**TEXT SEGMENT**.
==================================================

As shared in 17 Steps: A Federal Employee's Guide For Tackling Workplace Discrimination, it is vital for people choosing a federal government career to enter the workplace with their eyes wide open. With close to 2.5 million employees, the nation's largest employer may strive to serve as a model employer for promoting Equal Employment Opportunity (EEO), yet it remains one of the biggest violators of anti-discrimination laws.
Despite the Notification and Federal Employee Antidiscrimination and Retaliation Act of 2002 (the No Fear Act), and the Whistleblower Protection Enhancement Act (WPEA) of 2012, federal officials keep engaging in unlawful civil-rights violations. As a result, each year thousands of civil servants file complaints against federal managers and supervisors. In 2018, various news outlets covered the toxic culture operating in the federal sector. The PBS News Hour reported on the rape, harassment, and the culture of retaliation in the Department of Agriculture's U.S. Forest Service. KSDK "5 On Your Side" I-Team reported on the National Geospatial Agency's admitted long-standing racial discrimination against black employees. CNN reported on the persistent sexual harassment at the State Department and the National Public Radio (NPR) reported on the culture of fear and retaliation entrenched within the U.S. Department of Veterans Affairs.
According to the U.S. Equal Employment Opportunity Commission, "Retaliation is the most frequently alleged basis of discrimination in the federal sector." The U.S. Postal Service's (USPS) fiscal year 2018 No FEAR statistics reveal that of the 4,095 complaints filed against the USPS, nearly half (2,060) were complaints filed by employees reporting retaliation. Retaliation, also known as reprisal, occurs when an employer punishes an employee for engaging in legally protected activity. Retaliation can include any negative job action, such as suspension, demotion, discipline, or termination.

==================================================

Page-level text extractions

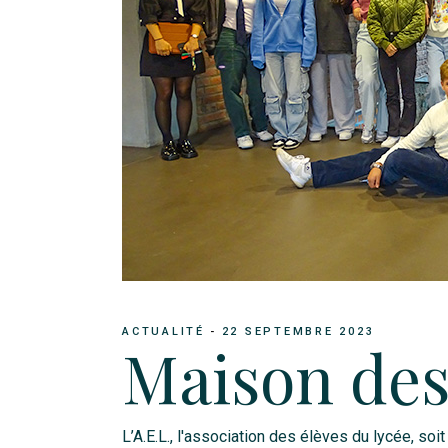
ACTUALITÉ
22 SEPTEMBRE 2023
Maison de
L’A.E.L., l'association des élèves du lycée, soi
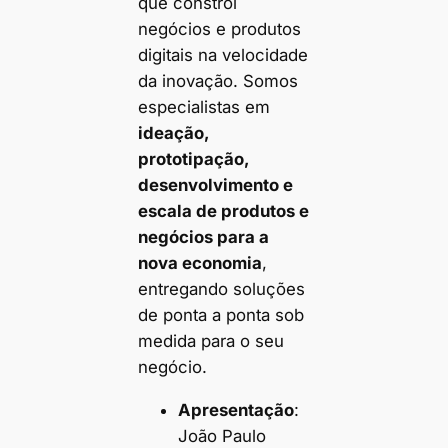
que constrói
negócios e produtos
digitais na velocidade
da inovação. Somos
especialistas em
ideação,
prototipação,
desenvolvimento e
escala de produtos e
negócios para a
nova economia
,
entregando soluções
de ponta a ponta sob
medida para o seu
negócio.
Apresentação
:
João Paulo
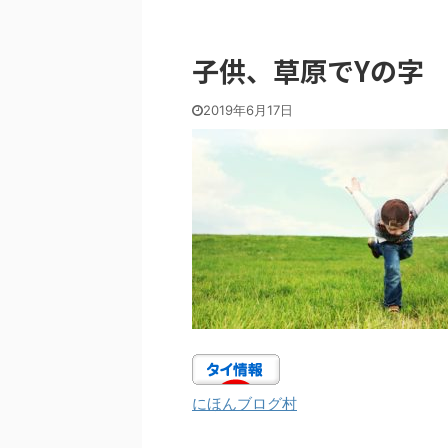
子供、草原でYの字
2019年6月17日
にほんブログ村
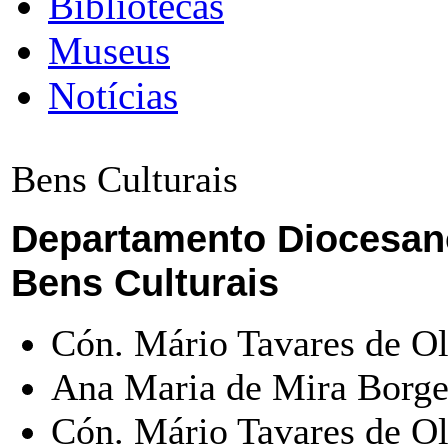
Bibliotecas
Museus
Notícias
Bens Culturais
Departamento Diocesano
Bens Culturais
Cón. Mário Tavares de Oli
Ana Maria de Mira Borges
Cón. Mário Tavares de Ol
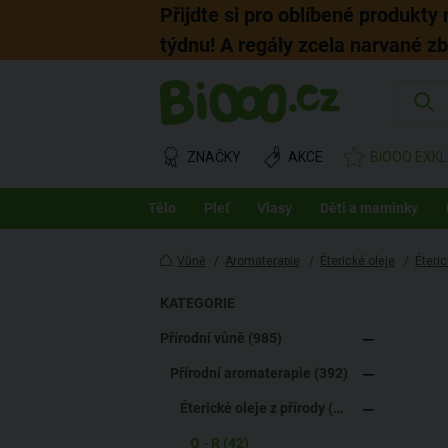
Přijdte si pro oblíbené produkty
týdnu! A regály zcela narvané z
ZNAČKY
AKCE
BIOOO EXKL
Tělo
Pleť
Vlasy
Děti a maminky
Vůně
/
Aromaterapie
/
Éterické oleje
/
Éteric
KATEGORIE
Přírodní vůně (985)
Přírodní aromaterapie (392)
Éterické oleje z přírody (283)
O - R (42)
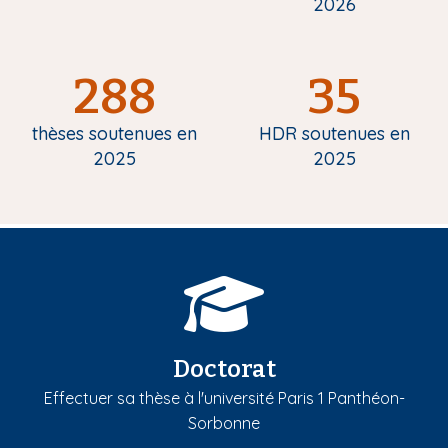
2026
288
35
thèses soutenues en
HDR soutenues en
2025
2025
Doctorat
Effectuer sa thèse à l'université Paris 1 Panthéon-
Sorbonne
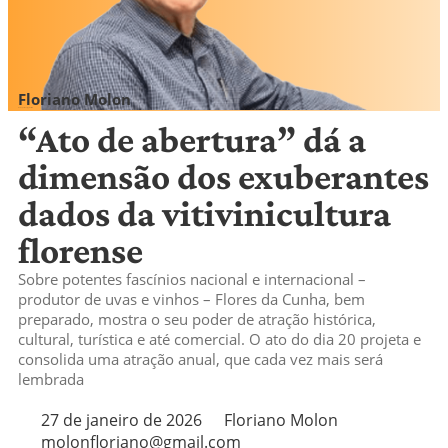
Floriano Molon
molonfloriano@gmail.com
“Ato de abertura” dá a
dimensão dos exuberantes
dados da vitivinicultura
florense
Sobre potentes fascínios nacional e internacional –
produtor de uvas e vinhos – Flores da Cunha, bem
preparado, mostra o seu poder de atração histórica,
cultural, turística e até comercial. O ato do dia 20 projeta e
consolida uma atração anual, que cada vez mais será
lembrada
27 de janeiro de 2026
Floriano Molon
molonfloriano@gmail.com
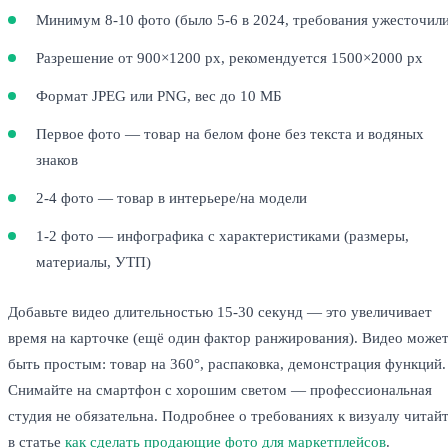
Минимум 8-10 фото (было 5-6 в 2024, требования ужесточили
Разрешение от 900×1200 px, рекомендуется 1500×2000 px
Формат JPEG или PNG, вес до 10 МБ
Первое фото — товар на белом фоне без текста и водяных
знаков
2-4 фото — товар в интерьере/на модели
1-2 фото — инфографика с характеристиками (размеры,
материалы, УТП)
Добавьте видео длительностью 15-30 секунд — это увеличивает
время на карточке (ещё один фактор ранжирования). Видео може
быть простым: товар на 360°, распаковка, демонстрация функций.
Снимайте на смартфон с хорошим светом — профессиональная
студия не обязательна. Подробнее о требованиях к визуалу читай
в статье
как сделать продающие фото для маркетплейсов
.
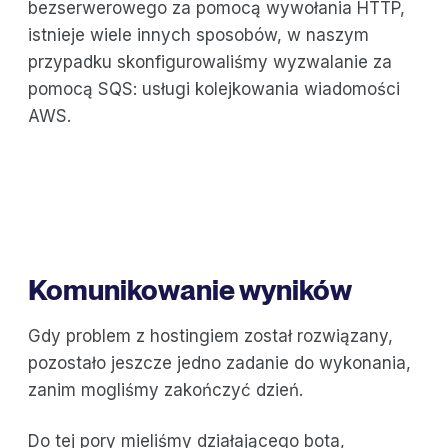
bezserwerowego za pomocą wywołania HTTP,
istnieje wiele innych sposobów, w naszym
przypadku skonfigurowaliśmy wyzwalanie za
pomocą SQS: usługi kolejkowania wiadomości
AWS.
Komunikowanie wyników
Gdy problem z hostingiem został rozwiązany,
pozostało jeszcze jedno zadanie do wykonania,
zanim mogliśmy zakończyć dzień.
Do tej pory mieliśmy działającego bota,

==================================================

**ASSIGNMENT**. Please copy the passage on federal workplace discrimination starting at "According to the" and ending at "discipline, or termination.", renaming "demotion" as "reassignment". These rows have no connection to the passage on federal workplace discrimination.

**TASK OUTPUT**.
According to the U.S. Equal Employment Opportunity Commission, "Retaliation is the most frequently alleged basis of discrimination in the federal sector." The U.S. Postal Service's (USPS) fiscal year 2018 No FEAR statistics reveal that of the 4,095 complaints filed against the USPS, nearly half (2,060) were complaints filed by employees reporting retaliation. Retaliation, also known as reprisal, occurs when an employer punishes an employee for engaging in legally protected activity. Retaliation can include any negative job action, such as suspension, reassignment, discipline, or termination.